A while back I joined a group of colleagues for an evening get-together after a particularly long week of work. Throughout the course of our time a friend began to process an issue with another colleague who was absent from the gathering. She was understandably irked by an earlier interaction with him and sought affirmation for her feelings. However, what began as time of processing and affirmation soon turned into gossip and slander. “Can you believe what he said!” “Ahh… He’s so annoying when….” “Why is he always so…” Jabs like these continued as his character, personality, and even fashion sense were picked apart.
Returning home that night I sat in silence with a palpable sense of guilt resting upon my heart. Not only was this person a colleague but he was also a friend; and although I didn’t participate in the gossip I did very little to quell the torrent of insults (and anyways even if he wasn’t a friend what had happened still wasn’t right!). So on the couch I sat; head hung low as a I offered a plea of contrition, “God, I’m so sorry I was a part of that. Help me to do right by both You and him next time."

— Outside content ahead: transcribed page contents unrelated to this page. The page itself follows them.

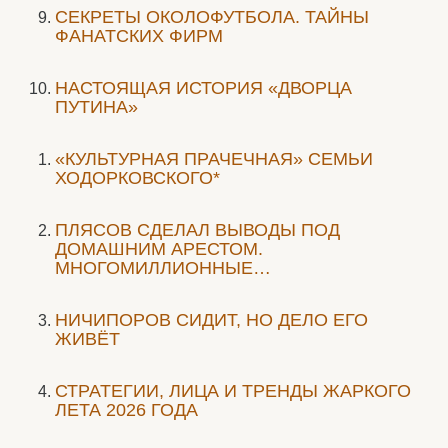
СЕКРЕТЫ ОКОЛОФУТБОЛА. ТАЙНЫ
ФАНАТСКИХ ФИРМ
НАСТОЯЩАЯ ИСТОРИЯ «ДВОРЦА
ПУТИНА»
«КУЛЬТУРНАЯ ПРАЧЕЧНАЯ» СЕМЬИ
ХОДОРКОВСКОГО*
ПЛЯСОВ СДЕЛАЛ ВЫВОДЫ ПОД
ДОМАШНИМ АРЕСТОМ.
МНОГОМИЛЛИОННЫЕ…
НИЧИПОРОВ СИДИТ, НО ДЕЛО ЕГО
ЖИВЁТ
СТРАТЕГИИ, ЛИЦА И ТРЕНДЫ ЖАРКОГО
ЛЕТА 2026 ГОДА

“You must not testify falsely against your neighbor." - Exodus 20:16
Today we look at the ninth of God’s 10 Commandments to the nation of Israel. Without wading too far into the weeds of the text we can safely say that gossip is one sense in which we “bear false witness” against our neighbor; for through gossip we both slander and misrepresent the person not present. If you’ve ever been gossiped about you are likely painfully aware of just how damaging it can be. Gossip is a sure way to break trust, sever relationships, and wound the soul. Sadly, one way we deal with being gossiped about is to perpetuate gossip thereby perpetuating its damaging effects. As James warns the tongue is "A small flame can set a whole forest on fire.” (James 3:5). To be fair, there are times we simply need to process through a situation regarding another person; after all we are relational beings. But when does processing cross the line and become gossiping? There are three questions we can ask ourselves as a sort of litmus test to help us figure this out.

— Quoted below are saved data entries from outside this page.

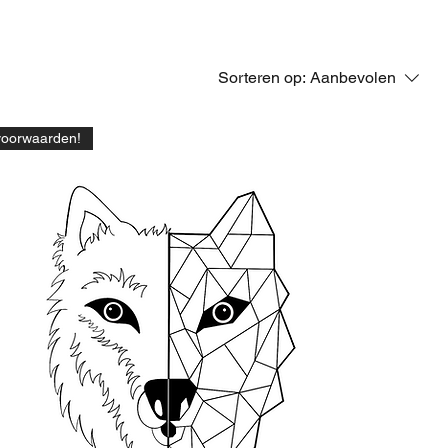
Sorteren op:
Aanbevolen
voorwaarden!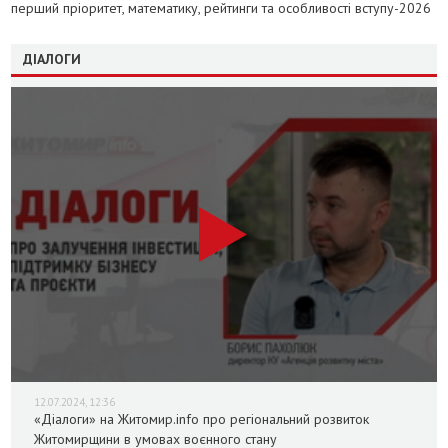
перший пріоритет, математику, рейтинги та особливості вступу-2026
ДІАЛОГИ
12.07.2024, 12:36
«Діалоги» на Житомир.info про регіональний розвиток
Житомирщини в умовах воєнного стану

Question #1: What is my intent?
Being honest with yourself and asking why you feel the need to share this information about the person is a good place to start. Often times the things we share aren’t so black and white as to fall into a gossip or not-gossip category. Taking the time to uncover the motive that drives your conversation can put the brakes on the gossip train. Like David we can ask God to search our heart so that our true motives might be revealed and dealt with (Psalm 139:23-24).
Question #2: Is this the person to share this with?
If the person you’re processing with already has unflattering views about the one you’re speaking about it’s probably best to find another sounding board. The book of Proverbs expounds the numerous benefits of seeking wise counsel, this includes talking with and listening to the right people (24:5). Seek out someone who is fair-minded, willing to remain objective, and values reconciliation over the tasty morsel of gossip (18:8).
Question #3: Would I be willing to say this while the other person is present?
If what you’re doing is simply processing then there should be no concern that, given the proper mediation, what you are saying can be heard by the person you’re speaking about. This allows the other person an opportunity to explain his or herself thus providing a potential climate for reconciliation. An example of this is alluded to in Galatians 2 where Paul is transparent regarding a conflict he once had with Peter. Paul did not merely speak about Peter behind his back but discussed the issue openly with him.
Perhaps its best if God’s perfect word has the final say, "Do not let any unwholesome talk come out of your mouths, but only what is helpful for building others up according to their needs, that it may benefit those who listen.” (Ephesians 4:29).
We know that words are powerful and the tongue is not easily tamed. When you find yourself in a position where you might be disclosing more than you probably should take a moment to do a bit of soul searching. You owe it to others and yourself.